JonSulc / PolyMR

Polynomial Mendelian randomization for the inference of non-linear causal effects
GNU General Public License v3.0
13 stars 1 forks source link

PolyMR

Polynomial Mendelian randomization

This package implements the PolyMR method (Sulc et al. 2022)[https://doi.org/10.1016/j.xhgg.2022.100124] for estimating non-linear causal effects of an exposure on an outcome. In short, this Mendelian randomization-based method uses genotypes as instrumental variables (IVs) to model the effect of an exposure on an outcome, correcting for confounding effects using a control function. The outcome is modeled as a sum of two polynomial functions, one for the causal effect and one for the control function.

Installation

You can install PolyMR using the devtools package:

devtools::install_github("JonSulc/PolyMR")

Example

The main function provided by PolyMR is polymr(). For a dataset with n individuals and m independent IVs, the function can be called directly supplying n-length vectors for both exposure and outcome and an n-by-m matrix of genotypes.

library(PolyMR)

polymr(exposure, outcome, genotypes)

By default, the function uses a fixed, 10th degree polynomial for both exposure and control function, with no additional filtering of IVs. The settings used in the article differ from this in that they include filtering out IVs which have a stronger association with the outcome than the exposure and includes a model selection process in which non-significant exposure terms are iteratively eliminated until all remaining coefficients for exposure terms are significant.
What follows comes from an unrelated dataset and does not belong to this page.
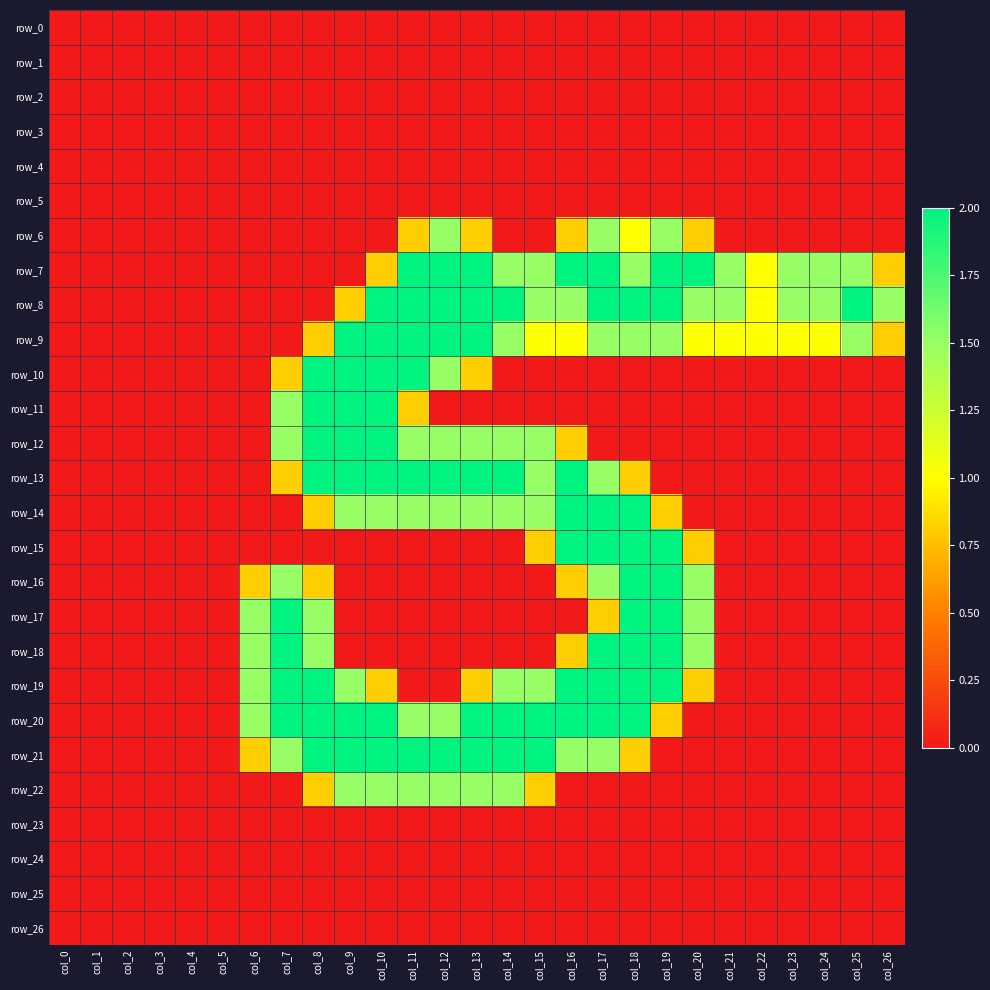

Between col_7 and col_18, which series saw the biggest shift?

row_8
We recommend the IV filtering process as any eliminated IVs would violate MR assumptions but recognize this is not necessarily a standard procedure in the field. The model selection process may result in a better fit with fewer terms, however post-selection inference bias will result in underestimated confidence intervals (or, equivalently, overestimated significance). Incorporating either of these procedures should be the result of careful consideration. The settings used in the article can be obtained by passing the following options in the method call:

polymr(exposure, outcome, genotypes, reverse_t_thr = 0, p_thr_drop = NULL)

A value of 0 for reverse_t_thr indicates a simple comparison between effect sizes: if the variance that the IV explains in the outcome is greater than that explained in the exposure, the IV is discarded. An alternative would be to filter out only IVs that explain significantly more variance in the outcome than the exposure, which could be achieved by passing reverse_t_thr = qnorm(0.95) (for nominal significance).

The NULL value passed here for p_thr_drop results in a Bonferroni-corrected threshold, i.e. 0.05 / number of exposure coefficients. A fixed numeric value can be passed instead.

Simulated data

Data simulations can be performed using the (non-exported) new_PolyMRDataSim() function. See ?new_PolyMRDataSim.

For example a setting with an exponential causal function (with coefficient 0.05) can be simulated with:

PolyMR:::new_PolyMRDataSim(sample_size = 10000, causal_function = function(x) 0.05*exp(x))